Peneliti : Saat proses pembelajaran tadi, kalian diminta untuk menyimpulkan persoalan yang sudah diberikan, Apa yang kamu rasakan? Apakah kamu bisa menyimpulkan?

Siswa 3 : Sulit menyimpulkan, bingung mau menyimpulkan apa

Peneliti : Saat proses pembelajaran tadi, kalian diminta untuk menyimpulkan persoalan yang sudah diberikan, Apa yang kamu rasakan?

Siswa 5 : Tidak tahu, bingung

Ada juga siswa yang tidak memperhatikan dari awal sehingga tidak mengerti dan tidak dapat memberi kesimpulan dari apa yang sudah dipelajari (lampiran a.2.1).

Peneliti : Saat proses pembelajaran tadi, kalian diminta untuk menyimpulkan persoalan yang sudah diberikan, Apa yang kamu rasakan? Coba simpulkan.

Siswa 1 : Apa ya mas. (Tidak bisa menyimpulkan karena tidak memperhatikan).

Siswa merasa berani dan dapat menyimpulkan, tetapi ada juga siswa yang merasa takut saat guru meminta mereka untuk menyimpulkan (lampiran a.2.2, a.2.3, a.2.4, dan a.2.5).
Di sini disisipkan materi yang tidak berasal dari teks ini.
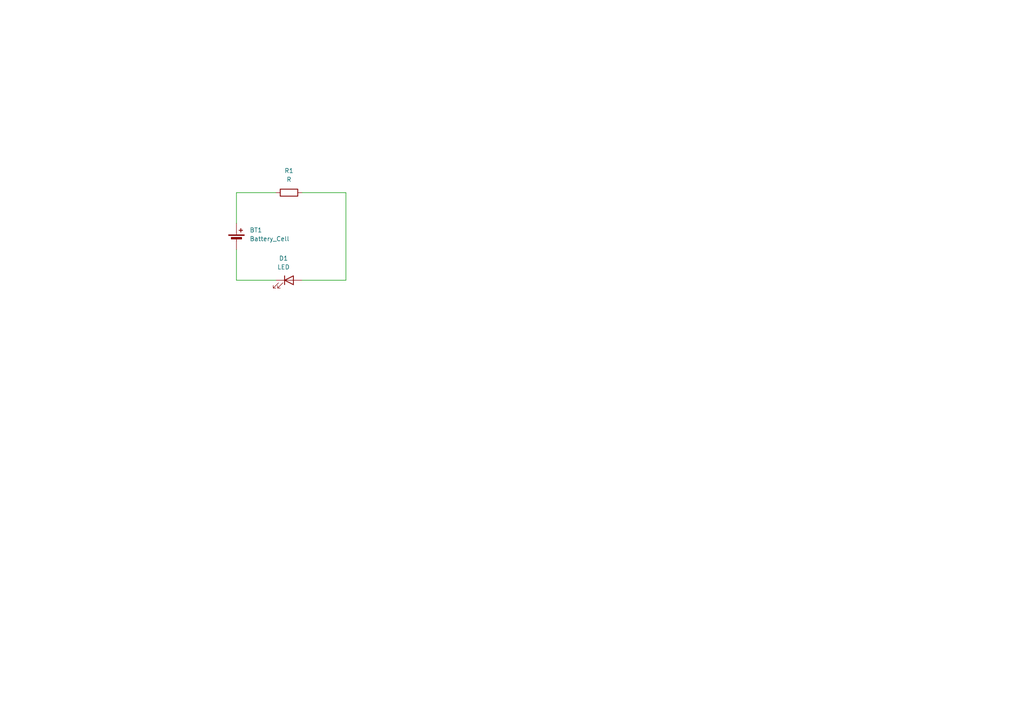
<source format=kicad_sch>
(kicad_sch
	(version 20231120)
	(generator "eeschema")
	(generator_version "8.0")
	(uuid "9a8d18cc-0d5b-4f22-bb62-eb8e3ce85699")
	(paper "A4")
	
	(wire
		(pts
			(xy 68.58 55.88) (xy 80.01 55.88)
		)
		(stroke
			(width 0)
			(type default)
		)
		(uuid "7f5939d3-4c07-42f2-9908-9791ed79d914")
	)
	(wire
		(pts
			(xy 87.63 55.88) (xy 100.33 55.88)
		)
		(stroke
			(width 0)
			(type default)
		)
		(uuid "9ae708b4-fd3e-4606-8e72-1cc0d722635c")
	)
	(wire
		(pts
			(xy 100.33 81.28) (xy 87.63 81.28)
		)
		(stroke
			(width 0)
			(type default)
		)
		(uuid "9c20ec1a-3b7c-421d-bee9-95ea23a78137")
	)
	(wire
		(pts
			(xy 68.58 64.77) (xy 68.58 55.88)
		)
		(stroke
			(width 0)
			(type default)
		)
		(uuid "a4511b6d-5e1e-4e2e-932a-ddedfd007ca1")
	)
	(wire
		(pts
			(xy 68.58 81.28) (xy 68.58 72.39)
		)
		(stroke
			(width 0)
			(type default)
		)
		(uuid "aaf2a138-41e3-4992-a409-9677ba93e802")
	)
	(wire
		(pts
			(xy 80.01 81.28) (xy 68.58 81.28)
		)
		(stroke
			(width 0)
			(type default)
		)
		(uuid "b567d148-6c45-4f0b-807e-cc99b09c46e1")
	)
	(wire
		(pts
			(xy 100.33 55.88) (xy 100.33 81.28)
		)
		(stroke
			(width 0)
			(type default)
		)
		(uuid "ddede634-2b23-45a0-a5bc-cc665736e358")
	)
	(symbol
		(lib_id "Device:Battery_Cell")
		(at 68.58 69.85 0)
		(unit 1)
		(exclude_from_sim no)
		(in_bom yes)
		(on_board yes)
		(dnp no)
		(fields_autoplaced yes)
		(uuid "09b41b97-4042-4c28-a76d-26d8f7a008da")
		(property "Reference" "BT1"
			(at 72.39 66.7384 0)
			(effects
				(font
					(size 1.27 1.27)
				)
				(justify left)
			)
		)
		(property "Value" "Battery_Cell"
			(at 72.39 69.2784 0)
			(effects
				(font
					(size 1.27 1.27)
				)
				(justify left)
			)
		)
		(property "Footprint" "FS_3_Global_Footprint_Library:MS621FE-FL11E_SEC"
			(at 68.58 68.326 90)
			(effects
				(font
					(size 1.27 1.27)
				)
				(hide yes)
			)
		)
		(property "Datasheet" "~"
			(at 68.58 68.326 90)
			(effects
				(font
					(size 1.27 1.27)
				)
				(hide yes)
			)
		)
		(property "Description" "Single-cell battery"
			(at 68.58 69.85 0)
			(effects
				(font
					(size 1.27 1.27)
				)
				(hide yes)
			)
		)
		(pin "1"
			(uuid "da973fee-51e8-42a4-9dc8-d83220ee0ced")
		)
		(pin "2"
			(uuid "19e216a0-657b-4dbf-87bb-0fab0b4d948c")
		)
		(instances
			(project ""
				(path "/9a8d18cc-0d5b-4f22-bb62-eb8e3ce85699"
					(reference "BT1")
					(unit 1)
				)
			)
		)
	)
	(symbol
		(lib_id "Device:R")
		(at 83.82 55.88 90)
		(unit 1)
		(exclude_from_sim no)
		(in_bom yes)
		(on_board yes)
		(dnp no)
		(fields_autoplaced yes)
		(uuid "0e80b4b4-31af-4e25-971b-ee6bb42fa74f")
		(property "Reference" "R1"
			(at 83.82 49.53 90)
			(effects
				(font
					(size 1.27 1.27)
				)
			)
		)
		(property "Value" "R"
			(at 83.82 52.07 90)
			(effects
				(font
					(size 1.27 1.27)
				)
			)
		)
		(property "Footprint" "LED_SMD:LED_0805_2012Metric_Pad1.15x1.40mm_HandSolder"
			(at 83.82 57.658 90)
			(effects
				(font
					(size 1.27 1.27)
				)
				(hide yes)
			)
		)
		(property "Datasheet" "~"
			(at 83.82 55.88 0)
			(effects
				(font
					(size 1.27 1.27)
				)
				(hide yes)
			)
		)
		(property "Description" "Resistor"
			(at 83.82 55.88 0)
			(effects
				(font
					(size 1.27 1.27)
				)
				(hide yes)
			)
		)
		(pin "1"
			(uuid "a642a59c-8455-4fc8-887d-f02c78223a19")
		)
		(pin "2"
			(uuid "e344694e-e5f1-4336-81fa-4cfc00b71511")
		)
		(instances
			(project ""
				(path "/9a8d18cc-0d5b-4f22-bb62-eb8e3ce85699"
					(reference "R1")
					(unit 1)
				)
			)
		)
	)
	(symbol
		(lib_id "Device:LED")
		(at 83.82 81.28 0)
		(unit 1)
		(exclude_from_sim no)
		(in_bom yes)
		(on_board yes)
		(dnp no)
		(fields_autoplaced yes)
		(uuid "c5b2598f-8f9b-4876-8edb-871db5990a42")
		(property "Reference" "D1"
			(at 82.2325 74.93 0)
			(effects
				(font
					(size 1.27 1.27)
				)
			)
		)
		(property "Value" "LED"
			(at 82.2325 77.47 0)
			(effects
				(font
					(size 1.27 1.27)
				)
			)
		)
		(property "Footprint" "LED_SMD:LED_0805_2012Metric_Pad1.15x1.40mm_HandSolder"
			(at 83.82 81.28 0)
			(effects
				(font
					(size 1.27 1.27)
				)
				(hide yes)
			)
		)
		(property "Datasheet" "~"
			(at 83.82 81.28 0)
			(effects
				(font
					(size 1.27 1.27)
				)
				(hide yes)
			)
		)
		(property "Description" "Light emitting diode"
			(at 83.82 81.28 0)
			(effects
				(font
					(size 1.27 1.27)
				)
				(hide yes)
			)
		)
		(pin "1"
			(uuid "5f32e26a-fc34-437b-b47d-1732d44d47fd")
		)
		(pin "2"
			(uuid "f31ad183-80e5-4301-b0a2-a3fc7975ee09")
		)
		(instances
			(project ""
				(path "/9a8d18cc-0d5b-4f22-bb62-eb8e3ce85699"
					(reference "D1")
					(unit 1)
				)
			)
		)
	)
	(sheet_instances
		(path "/"
			(page "1")
		)
	)
)

</source>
Peneliti : Tetapi kamu berani membuat kesimpulan bila diminta gurumu menyimpulkan?

Peneliti : Tetapi kamu berani membuat kesimpulan bila diminta gurumu menyimpulkan?

Siswa 3 : Tidak berani, susah memberi kesimpulan Siswa 4 : Bisa menyimpulkan tetapi tidak berani Peneliti : Apa yang membuat kamu tidak berani

bertanya? Siswa 4 : Takut salah

Peneliti : Tetapi kamu berani menyimpulkan? Siswa 5 : Berani

Peneliti : Apa yang membuat kamu tidak menyimpulkan?

Siswa 5 : Takut saja, nanti salah

Pernyataan siswa merasa bingung dengan bentuk kesimpulan yang akan disampaikan sesuai dengan Smith bahwa siswa mengalami masalah bahasa sehingga sulit untuk menentukan kata yang benar untuk mengungkapkan ide dan kurangnya kemampuan dalam mengatur bahasa untuk berkomunikasi secara efektif.

Jadi dapat disimpulkan bahwa siswa mengalami kesulitan menyimpulkan karena masalah atau gangguan bahasa serta ditambahnya rasa takut yang muncul dalam diri siswa.

3. Kegiatan penutup

Pada kegiatan penutup peranan guru dalam berinteraksi dengan siswa tidak terlalu terlihat karena keterbatasan waktu. Guru terkesan terburu-buru dalam memberikan kesimpulan, melakukan refleksi, dan evaluasi (hasil observasi pembelajaran). Ada siswa yang menanggapi kesimpulan yang disampaikan oleh guru tetapi hanya

sebagian. Selanjutnya proses pembelajaran ditutup dengan tugas terkait fungsi dan bukan fungsi, serta membagikan hasil UTS.